2012-12-17 20:08
Poul Anderson es sinónimo de
space operas entretenidas sin mucha movida. De hecho, a modo de la Historia del Futuro de Heinlein, tiene
su propia saga que sigue a una familia a través de los milenios de imperios espaciales que surgen, decaen y vuelven a resurgir.
Más o menos en medio de esa historia surge
este libro que hace referencia a un planeta de nombre con referencias nórdicas descubierto por el
hombre libre Nicholas Van Rijn a través de su heraldo David Falkayn (como Estela Plateada, lo manda para luego zamparse los planetas) y que resulta que tiene metales superpesados (a partir del número atómico 118, fíjate) esenciales para que los respiradores de hidrógeno (que los hay, y son muy feos) puedan construir naves espaciales por las que no se escape el susodicho gas que tiene unas moléculas muy shiquitiyas.

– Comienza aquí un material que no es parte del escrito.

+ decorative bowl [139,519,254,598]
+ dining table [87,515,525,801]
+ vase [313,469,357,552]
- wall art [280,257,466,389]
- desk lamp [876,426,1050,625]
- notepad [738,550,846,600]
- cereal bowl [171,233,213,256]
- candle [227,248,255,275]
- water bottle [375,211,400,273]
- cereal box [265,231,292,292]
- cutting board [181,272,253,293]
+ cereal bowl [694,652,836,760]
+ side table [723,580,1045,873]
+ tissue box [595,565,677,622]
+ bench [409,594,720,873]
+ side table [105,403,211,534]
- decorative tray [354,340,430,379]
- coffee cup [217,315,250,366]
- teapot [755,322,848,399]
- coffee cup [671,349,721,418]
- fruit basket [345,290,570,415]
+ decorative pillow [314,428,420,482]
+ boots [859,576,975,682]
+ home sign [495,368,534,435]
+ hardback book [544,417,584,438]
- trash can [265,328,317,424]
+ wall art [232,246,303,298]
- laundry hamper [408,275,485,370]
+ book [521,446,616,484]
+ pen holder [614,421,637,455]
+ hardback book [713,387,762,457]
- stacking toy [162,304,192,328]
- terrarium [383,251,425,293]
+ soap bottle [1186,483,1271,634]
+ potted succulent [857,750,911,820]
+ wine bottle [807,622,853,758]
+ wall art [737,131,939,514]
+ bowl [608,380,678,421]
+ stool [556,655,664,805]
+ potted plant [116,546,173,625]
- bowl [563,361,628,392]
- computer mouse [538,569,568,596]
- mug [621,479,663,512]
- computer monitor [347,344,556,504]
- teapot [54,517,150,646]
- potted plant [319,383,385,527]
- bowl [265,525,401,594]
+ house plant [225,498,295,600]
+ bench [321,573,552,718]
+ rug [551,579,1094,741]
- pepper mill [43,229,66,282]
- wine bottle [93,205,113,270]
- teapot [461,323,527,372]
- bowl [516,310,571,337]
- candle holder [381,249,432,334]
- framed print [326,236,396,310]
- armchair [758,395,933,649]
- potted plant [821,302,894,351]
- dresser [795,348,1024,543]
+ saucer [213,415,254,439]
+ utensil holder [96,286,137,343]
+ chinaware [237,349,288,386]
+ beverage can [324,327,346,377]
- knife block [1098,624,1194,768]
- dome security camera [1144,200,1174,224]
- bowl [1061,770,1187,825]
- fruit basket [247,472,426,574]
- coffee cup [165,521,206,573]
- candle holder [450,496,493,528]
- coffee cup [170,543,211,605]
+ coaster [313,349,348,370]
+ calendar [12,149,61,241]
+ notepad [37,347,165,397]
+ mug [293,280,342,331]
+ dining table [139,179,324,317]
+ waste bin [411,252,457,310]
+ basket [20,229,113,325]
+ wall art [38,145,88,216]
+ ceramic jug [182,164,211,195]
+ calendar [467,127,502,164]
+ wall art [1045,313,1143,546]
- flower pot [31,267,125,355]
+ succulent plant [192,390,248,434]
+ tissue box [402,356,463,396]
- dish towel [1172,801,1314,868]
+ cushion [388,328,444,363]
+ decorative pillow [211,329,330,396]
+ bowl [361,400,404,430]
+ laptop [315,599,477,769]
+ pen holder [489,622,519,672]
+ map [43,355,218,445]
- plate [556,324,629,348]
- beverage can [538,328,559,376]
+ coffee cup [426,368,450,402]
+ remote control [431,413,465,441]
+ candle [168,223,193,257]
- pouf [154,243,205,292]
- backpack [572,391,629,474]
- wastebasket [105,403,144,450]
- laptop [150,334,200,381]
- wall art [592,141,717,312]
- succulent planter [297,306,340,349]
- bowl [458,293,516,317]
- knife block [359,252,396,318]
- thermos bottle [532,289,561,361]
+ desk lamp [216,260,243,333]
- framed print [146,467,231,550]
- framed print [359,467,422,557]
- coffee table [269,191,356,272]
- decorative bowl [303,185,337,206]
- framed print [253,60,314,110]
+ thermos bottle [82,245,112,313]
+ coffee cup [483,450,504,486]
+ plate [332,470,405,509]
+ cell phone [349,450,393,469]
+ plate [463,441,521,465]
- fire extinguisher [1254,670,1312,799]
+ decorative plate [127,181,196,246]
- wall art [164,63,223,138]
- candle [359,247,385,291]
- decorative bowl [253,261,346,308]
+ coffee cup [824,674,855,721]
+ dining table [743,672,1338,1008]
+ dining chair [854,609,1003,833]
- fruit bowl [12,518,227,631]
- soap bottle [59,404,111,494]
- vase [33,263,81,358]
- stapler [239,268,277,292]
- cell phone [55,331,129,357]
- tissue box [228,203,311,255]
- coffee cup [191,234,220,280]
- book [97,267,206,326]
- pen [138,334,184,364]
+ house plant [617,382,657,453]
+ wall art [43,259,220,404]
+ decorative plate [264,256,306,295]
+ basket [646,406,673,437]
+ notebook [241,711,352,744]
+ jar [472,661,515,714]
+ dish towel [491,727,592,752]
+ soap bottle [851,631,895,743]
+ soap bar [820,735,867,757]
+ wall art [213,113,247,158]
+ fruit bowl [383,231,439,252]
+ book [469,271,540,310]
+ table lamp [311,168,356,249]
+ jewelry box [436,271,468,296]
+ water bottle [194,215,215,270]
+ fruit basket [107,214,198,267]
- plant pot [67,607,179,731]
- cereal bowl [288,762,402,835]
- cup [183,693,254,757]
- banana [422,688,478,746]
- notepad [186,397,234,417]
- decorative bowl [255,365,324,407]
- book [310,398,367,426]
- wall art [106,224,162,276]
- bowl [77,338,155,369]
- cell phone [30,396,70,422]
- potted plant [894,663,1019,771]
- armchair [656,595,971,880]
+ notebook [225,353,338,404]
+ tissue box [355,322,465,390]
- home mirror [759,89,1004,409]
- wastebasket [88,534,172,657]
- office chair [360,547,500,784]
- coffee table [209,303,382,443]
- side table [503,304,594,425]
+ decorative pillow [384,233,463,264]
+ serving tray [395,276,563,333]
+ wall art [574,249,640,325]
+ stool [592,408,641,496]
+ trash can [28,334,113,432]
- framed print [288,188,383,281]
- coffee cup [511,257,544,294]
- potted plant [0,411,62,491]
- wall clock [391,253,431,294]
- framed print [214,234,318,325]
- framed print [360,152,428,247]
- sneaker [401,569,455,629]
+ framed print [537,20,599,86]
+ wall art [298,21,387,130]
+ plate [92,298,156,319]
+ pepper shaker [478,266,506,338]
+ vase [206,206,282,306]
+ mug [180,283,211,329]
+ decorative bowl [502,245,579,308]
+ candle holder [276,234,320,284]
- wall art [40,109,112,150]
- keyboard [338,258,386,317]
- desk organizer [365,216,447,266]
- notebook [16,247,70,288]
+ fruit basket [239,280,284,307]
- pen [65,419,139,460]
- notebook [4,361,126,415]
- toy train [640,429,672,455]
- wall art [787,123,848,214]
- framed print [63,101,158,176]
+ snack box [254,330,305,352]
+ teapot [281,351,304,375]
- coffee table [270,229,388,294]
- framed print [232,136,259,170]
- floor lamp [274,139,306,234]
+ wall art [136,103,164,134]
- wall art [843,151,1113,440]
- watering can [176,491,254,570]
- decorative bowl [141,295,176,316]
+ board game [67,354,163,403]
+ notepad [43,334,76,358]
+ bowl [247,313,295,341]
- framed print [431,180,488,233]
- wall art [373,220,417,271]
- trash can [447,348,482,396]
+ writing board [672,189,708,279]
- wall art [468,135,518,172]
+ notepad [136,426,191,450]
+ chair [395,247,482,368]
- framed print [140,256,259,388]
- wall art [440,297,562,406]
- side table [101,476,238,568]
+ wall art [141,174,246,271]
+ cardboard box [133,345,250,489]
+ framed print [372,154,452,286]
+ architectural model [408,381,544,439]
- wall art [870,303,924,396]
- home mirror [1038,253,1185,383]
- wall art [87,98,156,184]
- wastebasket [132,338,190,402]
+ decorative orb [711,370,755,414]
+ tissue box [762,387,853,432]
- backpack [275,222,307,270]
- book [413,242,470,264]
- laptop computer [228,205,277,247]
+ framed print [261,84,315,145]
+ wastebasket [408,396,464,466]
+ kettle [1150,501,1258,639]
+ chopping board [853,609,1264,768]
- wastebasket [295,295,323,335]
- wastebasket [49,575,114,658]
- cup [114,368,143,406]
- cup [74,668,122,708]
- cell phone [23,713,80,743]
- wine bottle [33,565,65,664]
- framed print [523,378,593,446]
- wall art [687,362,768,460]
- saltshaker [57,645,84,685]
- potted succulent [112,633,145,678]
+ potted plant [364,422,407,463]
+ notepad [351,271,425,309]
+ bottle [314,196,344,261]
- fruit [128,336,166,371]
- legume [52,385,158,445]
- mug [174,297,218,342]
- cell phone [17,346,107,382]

Los respiradores de hidrógeno quieren ese planeta. Los estatistas de la Confederación también. Y Nick sólo quiere que, como buen comerciante, se abra al libre de comercio y se quede fuera de las influencias socialdemócratas de tan mala gente. Así que suceden fugas hábiles, batallas espacieles, batallas terrestres, princesas atrevidas, extraterrestres reflexivos y otros más cachondos, y, en resumen, exactamente lo que me esperaba en una novela de segunda mano que me costó uno o dos dólares en
Nueva Orleans. Por cierto, que ya no se puede encontrar esta edición del año 83, pero sí en recopilaciones como la que enlazo.